Sorry guys, I was thinking of this thread instead. This one:http://www.techsupportforum.com/f210/upgrading-ram-problems-146434.html Ignore that last post. 

If you want to upgrade and keep this computer, then I would look at a good AGP video card like an X1650XT and a new processor like a Pentium 4 2.8 GHz or faster. But first you will want to make sure it is compatible. Look at the motherboard manual to see if it lists the fastest processor you can get.


----------



## smz (Mar 12, 2007)

I don't know if he needs to go the route of CPU upgrading. Funny how one part of everest report shows it as P4/2000 and another is P4/2.66 as the user lists. I was able to locate the actual manual for his board and it was tough on their horrible site. The manual revision must be old because according to the manual, 2.4ghz is the fastest CPU it will take. It also notes a maximum of 533fsb.

Unfortunately, their bios update page doesn't list any notes on the revision meaning it doesn't specify if a new bios is needed for support of a faster CPU. Though the last release was 2003. I would safe it's safe to say that if he has a 2.66 in there, that's pretty good.

According to Intel's site. The maximum CPU speed spec for the 533fsb is 3.06. Not a big jump from 2.66. Not to mention they are not listed as HT either.

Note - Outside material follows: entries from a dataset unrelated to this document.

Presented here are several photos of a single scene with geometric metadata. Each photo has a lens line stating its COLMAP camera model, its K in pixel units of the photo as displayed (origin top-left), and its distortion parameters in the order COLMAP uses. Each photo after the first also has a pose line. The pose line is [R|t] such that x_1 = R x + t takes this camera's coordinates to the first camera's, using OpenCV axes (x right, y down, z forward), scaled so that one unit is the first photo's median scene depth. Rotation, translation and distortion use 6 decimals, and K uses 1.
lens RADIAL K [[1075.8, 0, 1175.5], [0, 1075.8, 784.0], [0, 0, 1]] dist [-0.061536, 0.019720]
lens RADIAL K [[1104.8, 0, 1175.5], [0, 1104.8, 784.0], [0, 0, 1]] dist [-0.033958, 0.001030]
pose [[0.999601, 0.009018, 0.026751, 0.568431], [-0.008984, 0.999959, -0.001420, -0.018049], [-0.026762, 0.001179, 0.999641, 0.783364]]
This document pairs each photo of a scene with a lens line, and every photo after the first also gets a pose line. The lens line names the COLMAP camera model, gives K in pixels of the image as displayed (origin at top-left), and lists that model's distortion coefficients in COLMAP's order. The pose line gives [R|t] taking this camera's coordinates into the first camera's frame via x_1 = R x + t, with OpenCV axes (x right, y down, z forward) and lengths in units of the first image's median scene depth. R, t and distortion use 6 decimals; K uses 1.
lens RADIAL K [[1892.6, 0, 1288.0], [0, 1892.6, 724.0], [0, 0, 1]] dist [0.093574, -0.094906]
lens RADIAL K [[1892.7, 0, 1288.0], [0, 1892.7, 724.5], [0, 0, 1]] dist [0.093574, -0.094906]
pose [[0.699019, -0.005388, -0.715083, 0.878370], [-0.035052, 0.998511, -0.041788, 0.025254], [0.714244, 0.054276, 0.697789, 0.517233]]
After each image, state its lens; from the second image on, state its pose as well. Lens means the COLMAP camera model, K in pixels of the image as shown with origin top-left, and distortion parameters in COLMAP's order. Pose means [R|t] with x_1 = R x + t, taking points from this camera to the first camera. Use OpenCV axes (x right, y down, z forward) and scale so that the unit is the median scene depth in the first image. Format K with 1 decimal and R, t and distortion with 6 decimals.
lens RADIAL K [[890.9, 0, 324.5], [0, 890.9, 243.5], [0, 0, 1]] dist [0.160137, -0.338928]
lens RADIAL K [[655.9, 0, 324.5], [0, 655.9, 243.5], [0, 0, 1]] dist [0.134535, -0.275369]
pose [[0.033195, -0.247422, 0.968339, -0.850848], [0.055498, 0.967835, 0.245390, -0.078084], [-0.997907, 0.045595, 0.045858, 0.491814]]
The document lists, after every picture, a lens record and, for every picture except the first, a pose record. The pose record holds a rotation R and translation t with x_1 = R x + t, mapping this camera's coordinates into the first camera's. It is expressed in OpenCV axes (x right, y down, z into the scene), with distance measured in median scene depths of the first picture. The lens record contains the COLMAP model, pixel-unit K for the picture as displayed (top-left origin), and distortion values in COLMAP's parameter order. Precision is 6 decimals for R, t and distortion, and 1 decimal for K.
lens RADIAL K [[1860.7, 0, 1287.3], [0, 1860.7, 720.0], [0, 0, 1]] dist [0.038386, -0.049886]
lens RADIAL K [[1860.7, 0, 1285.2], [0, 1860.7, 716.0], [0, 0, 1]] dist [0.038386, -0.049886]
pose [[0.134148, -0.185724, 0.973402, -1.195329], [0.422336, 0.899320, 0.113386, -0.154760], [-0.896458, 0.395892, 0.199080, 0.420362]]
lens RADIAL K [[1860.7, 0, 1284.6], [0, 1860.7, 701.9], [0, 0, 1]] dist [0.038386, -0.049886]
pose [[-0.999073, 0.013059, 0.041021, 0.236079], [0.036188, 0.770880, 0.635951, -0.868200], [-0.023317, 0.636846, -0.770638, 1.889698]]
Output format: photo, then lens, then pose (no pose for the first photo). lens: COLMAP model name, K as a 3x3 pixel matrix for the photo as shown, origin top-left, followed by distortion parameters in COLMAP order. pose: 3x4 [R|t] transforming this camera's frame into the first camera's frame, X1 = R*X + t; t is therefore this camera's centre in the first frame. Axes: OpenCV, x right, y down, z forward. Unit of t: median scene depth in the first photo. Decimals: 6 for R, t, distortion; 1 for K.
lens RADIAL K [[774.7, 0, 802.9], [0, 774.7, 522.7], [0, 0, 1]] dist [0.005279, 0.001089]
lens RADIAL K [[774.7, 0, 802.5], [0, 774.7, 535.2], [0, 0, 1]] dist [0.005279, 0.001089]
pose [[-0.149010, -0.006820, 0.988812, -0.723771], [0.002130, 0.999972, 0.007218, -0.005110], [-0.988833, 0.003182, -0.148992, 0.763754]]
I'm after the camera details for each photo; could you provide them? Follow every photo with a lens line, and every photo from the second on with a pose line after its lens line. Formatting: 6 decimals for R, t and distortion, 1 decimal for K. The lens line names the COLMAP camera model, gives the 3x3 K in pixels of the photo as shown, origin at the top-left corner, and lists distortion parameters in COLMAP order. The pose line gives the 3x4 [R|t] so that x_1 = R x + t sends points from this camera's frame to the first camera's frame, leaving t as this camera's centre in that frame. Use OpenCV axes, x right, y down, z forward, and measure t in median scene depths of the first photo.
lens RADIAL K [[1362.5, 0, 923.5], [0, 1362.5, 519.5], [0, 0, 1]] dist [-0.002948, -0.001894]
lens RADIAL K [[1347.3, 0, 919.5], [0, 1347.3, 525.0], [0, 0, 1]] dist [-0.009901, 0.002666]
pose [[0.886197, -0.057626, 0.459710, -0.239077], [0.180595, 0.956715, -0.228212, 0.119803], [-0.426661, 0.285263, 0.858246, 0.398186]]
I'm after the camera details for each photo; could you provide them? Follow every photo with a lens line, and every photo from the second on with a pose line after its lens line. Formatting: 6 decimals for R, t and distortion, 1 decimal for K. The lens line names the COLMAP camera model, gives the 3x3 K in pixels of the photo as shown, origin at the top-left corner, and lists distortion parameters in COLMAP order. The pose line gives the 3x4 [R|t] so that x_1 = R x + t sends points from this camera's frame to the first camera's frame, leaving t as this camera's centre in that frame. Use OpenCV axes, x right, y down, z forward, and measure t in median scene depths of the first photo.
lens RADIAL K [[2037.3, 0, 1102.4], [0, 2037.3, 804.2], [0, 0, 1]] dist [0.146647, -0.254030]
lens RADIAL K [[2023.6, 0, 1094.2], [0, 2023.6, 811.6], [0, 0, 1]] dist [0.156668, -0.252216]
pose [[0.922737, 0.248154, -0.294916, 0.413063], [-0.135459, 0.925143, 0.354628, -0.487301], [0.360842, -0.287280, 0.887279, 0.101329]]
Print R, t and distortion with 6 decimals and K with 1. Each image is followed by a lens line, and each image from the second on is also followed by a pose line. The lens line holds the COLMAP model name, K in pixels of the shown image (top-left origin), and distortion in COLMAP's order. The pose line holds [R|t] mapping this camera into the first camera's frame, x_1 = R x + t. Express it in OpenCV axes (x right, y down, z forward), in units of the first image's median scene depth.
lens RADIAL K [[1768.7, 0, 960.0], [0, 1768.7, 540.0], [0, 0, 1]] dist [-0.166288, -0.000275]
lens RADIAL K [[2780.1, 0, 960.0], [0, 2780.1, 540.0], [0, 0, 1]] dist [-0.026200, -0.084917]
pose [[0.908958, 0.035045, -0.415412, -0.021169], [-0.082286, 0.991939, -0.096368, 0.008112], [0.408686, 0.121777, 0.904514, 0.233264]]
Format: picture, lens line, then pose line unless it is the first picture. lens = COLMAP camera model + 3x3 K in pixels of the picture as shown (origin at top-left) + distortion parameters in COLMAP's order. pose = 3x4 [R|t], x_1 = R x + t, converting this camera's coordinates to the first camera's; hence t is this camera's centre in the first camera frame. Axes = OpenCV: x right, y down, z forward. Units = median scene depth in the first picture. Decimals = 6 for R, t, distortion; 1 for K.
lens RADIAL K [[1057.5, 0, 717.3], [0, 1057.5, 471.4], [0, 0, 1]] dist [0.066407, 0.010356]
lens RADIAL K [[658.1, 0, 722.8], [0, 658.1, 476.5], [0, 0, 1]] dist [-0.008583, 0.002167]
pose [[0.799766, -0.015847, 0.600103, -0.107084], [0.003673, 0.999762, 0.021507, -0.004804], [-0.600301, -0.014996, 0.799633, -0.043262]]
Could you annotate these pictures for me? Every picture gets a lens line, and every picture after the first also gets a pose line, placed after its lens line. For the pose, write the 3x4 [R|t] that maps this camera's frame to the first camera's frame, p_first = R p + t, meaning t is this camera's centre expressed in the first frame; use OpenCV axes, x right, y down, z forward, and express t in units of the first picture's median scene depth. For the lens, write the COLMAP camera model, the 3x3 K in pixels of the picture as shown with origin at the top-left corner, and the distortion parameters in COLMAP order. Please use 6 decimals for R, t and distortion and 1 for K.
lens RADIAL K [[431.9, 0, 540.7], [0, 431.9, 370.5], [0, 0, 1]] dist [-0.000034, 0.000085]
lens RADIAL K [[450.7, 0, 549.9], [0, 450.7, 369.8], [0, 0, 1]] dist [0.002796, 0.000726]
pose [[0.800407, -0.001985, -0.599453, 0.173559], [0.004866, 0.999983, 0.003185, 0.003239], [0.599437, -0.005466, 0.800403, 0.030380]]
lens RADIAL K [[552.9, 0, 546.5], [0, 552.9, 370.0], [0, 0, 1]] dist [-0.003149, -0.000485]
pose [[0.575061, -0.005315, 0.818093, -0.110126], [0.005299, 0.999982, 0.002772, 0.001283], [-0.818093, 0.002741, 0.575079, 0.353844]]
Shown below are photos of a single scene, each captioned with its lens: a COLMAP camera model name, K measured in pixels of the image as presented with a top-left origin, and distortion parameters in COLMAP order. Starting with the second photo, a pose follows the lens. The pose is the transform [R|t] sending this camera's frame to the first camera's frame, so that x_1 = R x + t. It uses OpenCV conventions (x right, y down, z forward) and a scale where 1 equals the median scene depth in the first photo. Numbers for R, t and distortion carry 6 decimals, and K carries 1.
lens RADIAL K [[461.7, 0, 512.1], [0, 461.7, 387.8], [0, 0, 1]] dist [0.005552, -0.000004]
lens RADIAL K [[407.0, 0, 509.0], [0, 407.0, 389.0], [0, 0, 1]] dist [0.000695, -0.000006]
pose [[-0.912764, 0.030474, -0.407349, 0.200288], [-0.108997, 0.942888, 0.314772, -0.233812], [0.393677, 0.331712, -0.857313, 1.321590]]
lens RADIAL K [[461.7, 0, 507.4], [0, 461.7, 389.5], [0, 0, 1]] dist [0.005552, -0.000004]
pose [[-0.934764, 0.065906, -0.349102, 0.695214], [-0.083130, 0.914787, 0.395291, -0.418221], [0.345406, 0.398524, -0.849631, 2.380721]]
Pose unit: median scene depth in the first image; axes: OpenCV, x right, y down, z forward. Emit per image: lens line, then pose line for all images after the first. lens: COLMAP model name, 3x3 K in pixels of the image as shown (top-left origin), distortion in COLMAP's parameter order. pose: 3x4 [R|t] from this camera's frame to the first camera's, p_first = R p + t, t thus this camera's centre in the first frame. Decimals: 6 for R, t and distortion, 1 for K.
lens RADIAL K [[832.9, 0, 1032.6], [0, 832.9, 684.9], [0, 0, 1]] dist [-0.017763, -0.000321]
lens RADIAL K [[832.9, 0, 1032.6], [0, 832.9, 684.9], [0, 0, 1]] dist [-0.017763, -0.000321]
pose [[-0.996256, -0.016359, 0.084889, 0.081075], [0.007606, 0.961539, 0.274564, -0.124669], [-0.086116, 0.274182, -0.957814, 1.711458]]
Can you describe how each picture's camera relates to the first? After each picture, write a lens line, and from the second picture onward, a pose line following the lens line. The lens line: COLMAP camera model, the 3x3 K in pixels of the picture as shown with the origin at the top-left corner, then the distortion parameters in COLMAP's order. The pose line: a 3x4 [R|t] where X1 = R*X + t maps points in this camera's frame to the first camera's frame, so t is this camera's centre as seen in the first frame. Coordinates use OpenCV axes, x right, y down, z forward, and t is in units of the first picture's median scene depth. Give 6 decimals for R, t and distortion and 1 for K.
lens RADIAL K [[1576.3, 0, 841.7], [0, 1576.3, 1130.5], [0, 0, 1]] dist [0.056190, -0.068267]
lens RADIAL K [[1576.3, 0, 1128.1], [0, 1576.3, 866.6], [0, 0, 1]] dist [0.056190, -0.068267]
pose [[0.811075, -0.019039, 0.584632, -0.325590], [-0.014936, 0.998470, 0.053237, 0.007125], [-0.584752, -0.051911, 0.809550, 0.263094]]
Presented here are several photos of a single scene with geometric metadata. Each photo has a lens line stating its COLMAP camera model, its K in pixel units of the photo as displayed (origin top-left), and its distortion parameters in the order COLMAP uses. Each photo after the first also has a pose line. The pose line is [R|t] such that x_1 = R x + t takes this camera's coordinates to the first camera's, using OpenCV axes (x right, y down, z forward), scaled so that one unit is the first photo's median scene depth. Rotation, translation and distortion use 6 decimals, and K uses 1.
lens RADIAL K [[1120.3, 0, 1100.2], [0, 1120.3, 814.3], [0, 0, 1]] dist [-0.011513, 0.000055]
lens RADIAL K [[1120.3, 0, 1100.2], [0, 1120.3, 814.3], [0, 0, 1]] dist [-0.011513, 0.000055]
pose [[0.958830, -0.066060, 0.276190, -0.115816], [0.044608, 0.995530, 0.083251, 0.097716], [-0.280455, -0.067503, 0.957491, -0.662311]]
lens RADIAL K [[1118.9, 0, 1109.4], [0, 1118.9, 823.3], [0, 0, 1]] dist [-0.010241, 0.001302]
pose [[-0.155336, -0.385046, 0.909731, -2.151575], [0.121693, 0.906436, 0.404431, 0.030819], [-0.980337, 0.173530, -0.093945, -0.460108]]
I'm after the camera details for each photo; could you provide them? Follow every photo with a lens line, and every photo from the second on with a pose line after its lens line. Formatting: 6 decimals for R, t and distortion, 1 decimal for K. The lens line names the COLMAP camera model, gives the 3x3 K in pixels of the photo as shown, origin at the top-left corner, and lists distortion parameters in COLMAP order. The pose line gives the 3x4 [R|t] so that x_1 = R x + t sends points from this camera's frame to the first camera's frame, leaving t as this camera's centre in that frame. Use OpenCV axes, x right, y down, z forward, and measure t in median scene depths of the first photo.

Just thought I would research that end of the spectrum. I don't have any
negative thoughts of your video card suggestion. I kind of lost track of any of
the high performance AGP cards a while ago when I switched to PCI-E.



TheMatt said:


> Sorry guys, I was thinking of this thread instead. This one:http://www.techsupportforum.com/f210/upgrading-ram-problems-146434.html Ignore that last post.
> 
> If you want to upgrade and keep this computer, then I would look at a good AGP video card like an X1650XT and a new processor like a Pentium 4 2.8 GHz or faster. But first you will want to make sure it is compatible. Look at the motherboard manual to see if it lists the fastest processor you can get.


----------



## TheMatt (May 9, 2006)

I would say the best card for that CPU would be a 7600GS AGP. Anything faster than that wouldn't make much of an improvement because of the CPU bottleneck.


----------



## Deleted090308 (Jan 25, 2007)

I agree - the 7600GS is the best choice for this computer.


----------



## smz (Mar 12, 2007)

Well that is a very respectful card. I will go with both you guys as what is optimized for what cpu as far as video cards and gaming in general isn't my forte... Let's say 3's a charm!!!!

Good Work Guy's with getting this user more info then he probably ever imagined he would get.


----------